**Material shown**
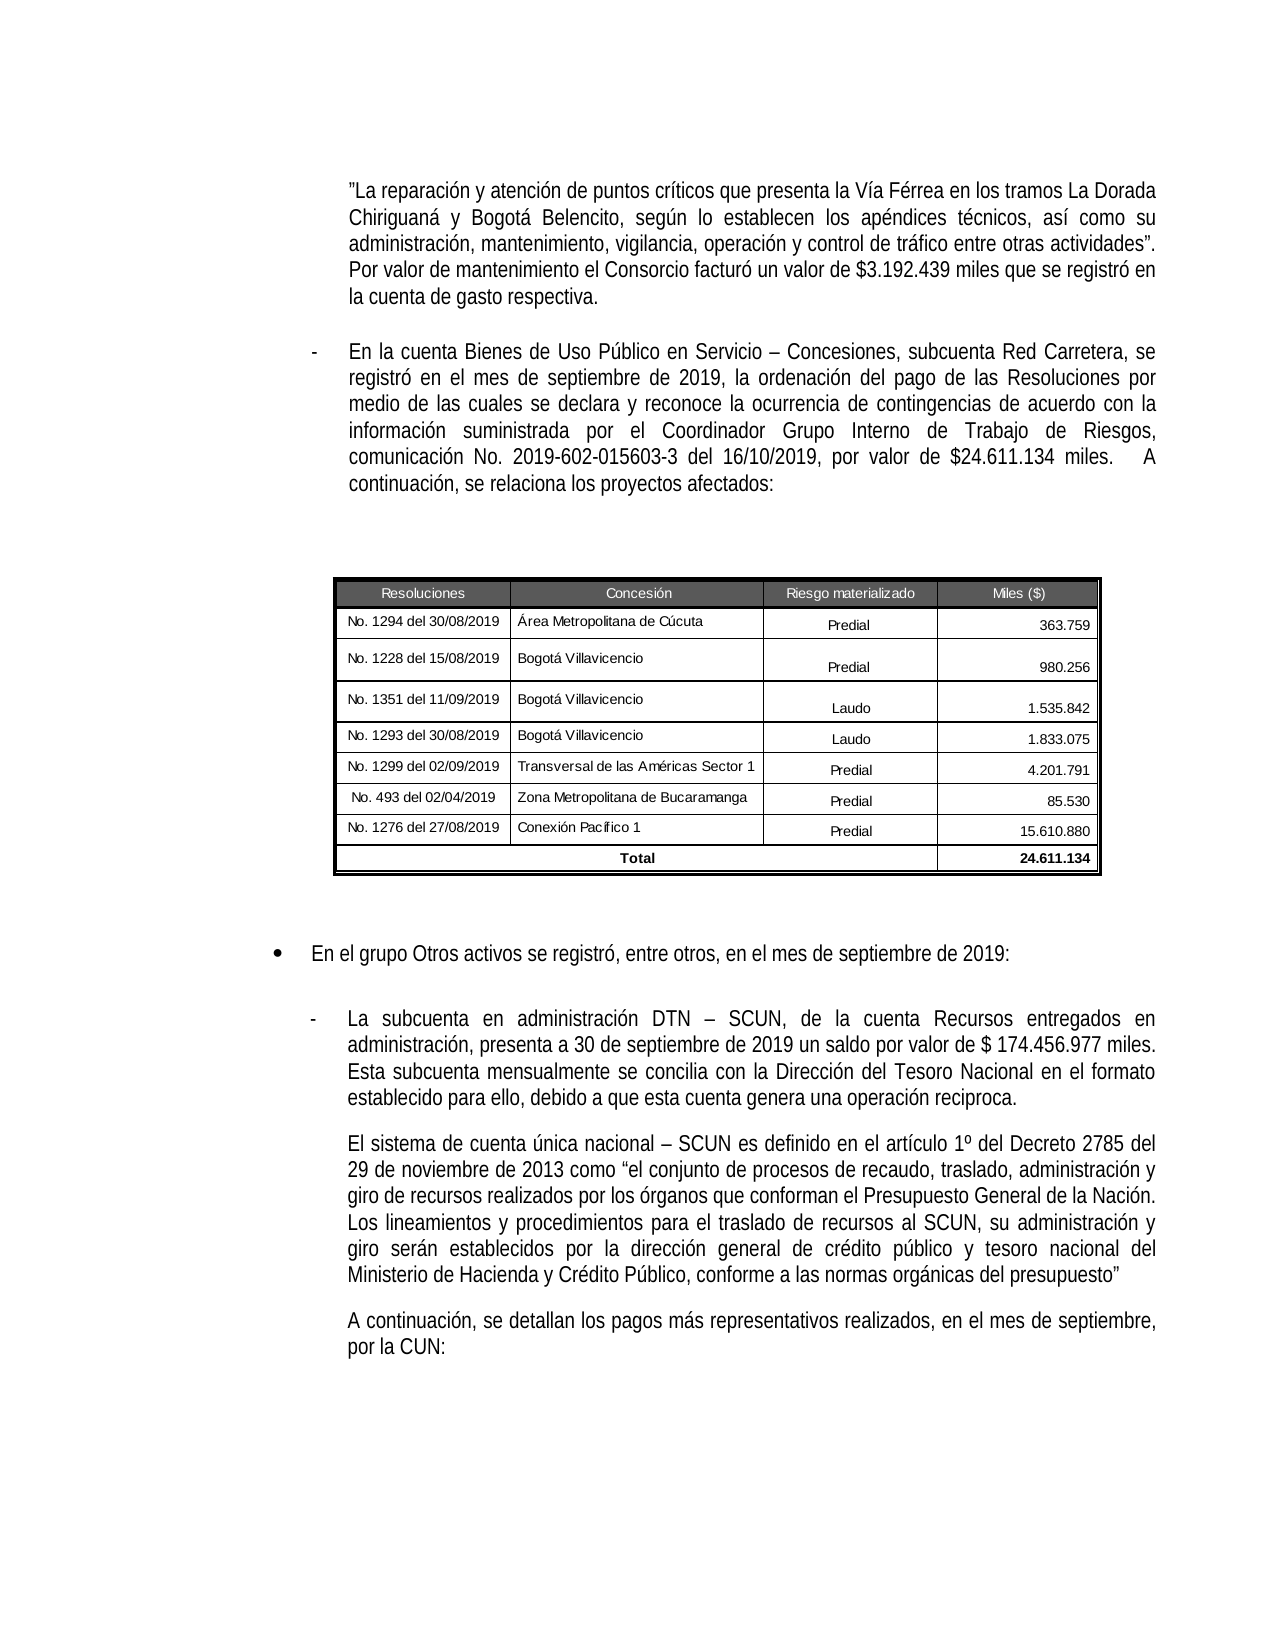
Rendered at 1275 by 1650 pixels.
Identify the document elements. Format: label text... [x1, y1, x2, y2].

list A continuación, se detallan los pagos más representativos realizados, en el mes de septiembre, por la CUN: [347, 1307, 1157, 1360]
list En la cuenta Bienes de Uso Público en Servicio – Concesiones, subcuenta Red Carretera, se registró en el mes de septiembre de 2019, la ordenación del pago de las Resoluciones por medio de las cuales se declara y reconoce la ocurrencia de contingencias de acuerdo con la información suministrada por el Coordinador Grupo Interno de Trabajo de Riesgos, comunicación No. 2019-602-015603-3 del 16/10/2019, por valor de $24.611.134 miles. A continuación, se relaciona los proyectos afectados: [311, 338, 1157, 496]
list En el grupo Otros activos se registró, entre otros, en el mes de septiembre de 2019: [274, 940, 1157, 967]
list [311, 177, 1157, 309]
list El sistema de cuenta única nacional – SCUN es definido en el artículo 1º del Decreto 2785 del 29 de noviembre de 2013 como “el conjunto de procesos de recaudo, traslado, administración y giro de recursos realizados por los órganos que conforman el Presupuesto General de la Nación. Los lineamientos y procedimientos para el traslado de recursos al SCUN, su administración y giro serán establecidos por la dirección general de crédito público y tesoro nacional del Ministerio de Hacienda y Crédito Público, conforme a las normas orgánicas del presupuesto” [347, 1130, 1157, 1288]
list La subcuenta en administración DTN – SCUN, de la cuenta Recursos entregados en administración, presenta a 30 de septiembre de 2019 un saldo por valor de $ 174.456.977 miles. Esta subcuenta mensualmente se concilia con la Dirección del Tesoro Nacional en el formato establecido para ello, debido a que esta cuenta genera una operación reciproca. [310, 1005, 1157, 1111]
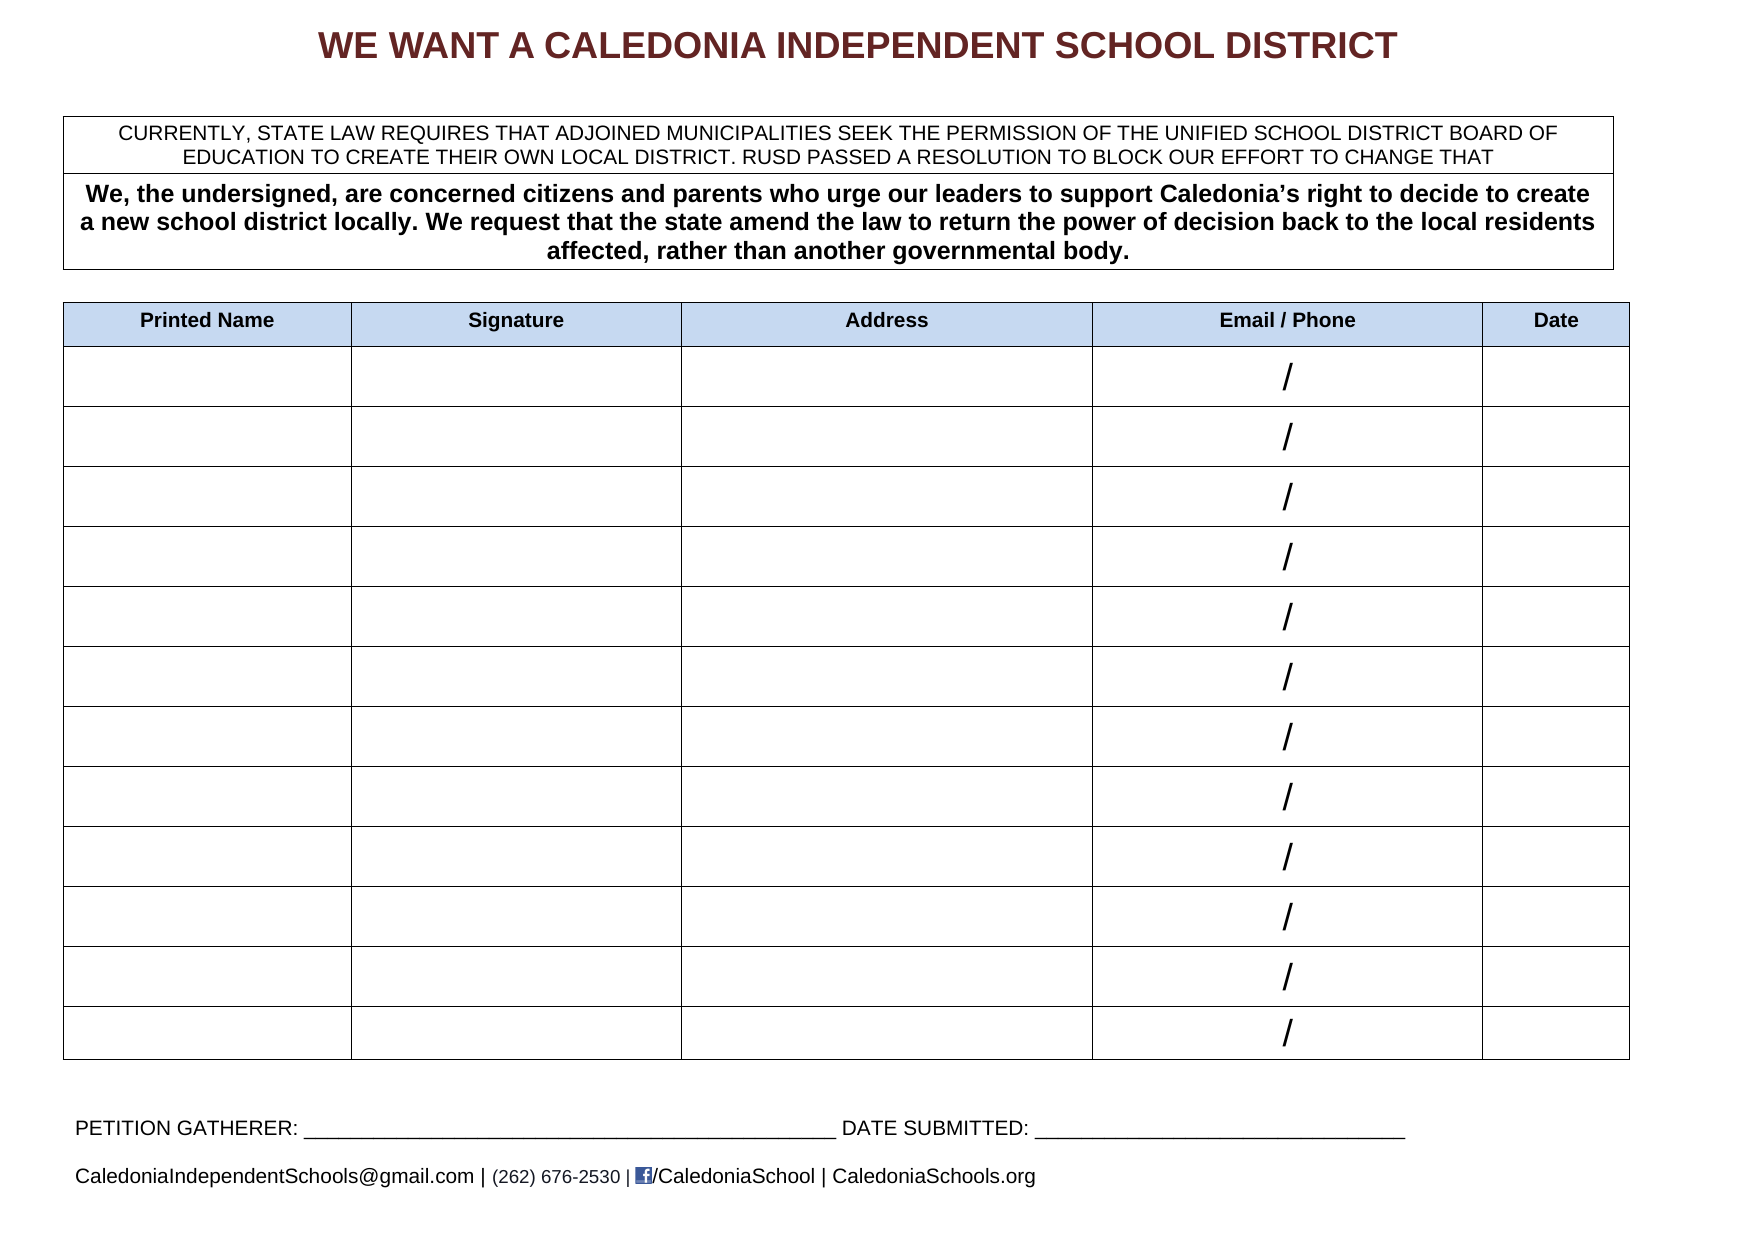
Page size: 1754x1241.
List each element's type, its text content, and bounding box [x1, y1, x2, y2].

**Exercise directions**
When you reproduce the data shown above, keep each line exact and omit every picture.

**Response box**
Rendered at 1275 by 1650 pixels.
Identify the document elements. Format: label text... [x1, y1, x2, y2].

list A continuación, se detallan los pagos más representativos realizados, en el mes de septiembre, por la CUN: [347, 1307, 1157, 1360]
list En la cuenta Bienes de Uso Público en Servicio – Concesiones, subcuenta Red Carretera, se registró en el mes de septiembre de 2019, la ordenación del pago de las Resoluciones por medio de las cuales se declara y reconoce la ocurrencia de contingencias de acuerdo con la información suministrada por el Coordinador Grupo Interno de Trabajo de Riesgos, comunicación No. 2019-602-015603-3 del 16/10/2019, por valor de $24.611.134 miles. A continuación, se relaciona los proyectos afectados: [311, 338, 1157, 496]
list En el grupo Otros activos se registró, entre otros, en el mes de septiembre de 2019: [274, 940, 1157, 967]
list [311, 177, 1157, 309]
list El sistema de cuenta única nacional – SCUN es definido en el artículo 1º del Decreto 2785 del 29 de noviembre de 2013 como “el conjunto de procesos de recaudo, traslado, administración y giro de recursos realizados por los órganos que conforman el Presupuesto General de la Nación. Los lineamientos y procedimientos para el traslado de recursos al SCUN, su administración y giro serán establecidos por la dirección general de crédito público y tesoro nacional del Ministerio de Hacienda y Crédito Público, conforme a las normas orgánicas del presupuesto” [347, 1130, 1157, 1288]
list La subcuenta en administración DTN – SCUN, de la cuenta Recursos entregados en administración, presenta a 30 de septiembre de 2019 un saldo por valor de $ 174.456.977 miles. Esta subcuenta mensualmente se concilia con la Dirección del Tesoro Nacional en el formato establecido para ello, debido a que esta cuenta genera una operación reciproca. [310, 1005, 1157, 1111]
Page size: 1754x1241.
List each element's type, its text content, and bounding box [x1, y1, x2, y2].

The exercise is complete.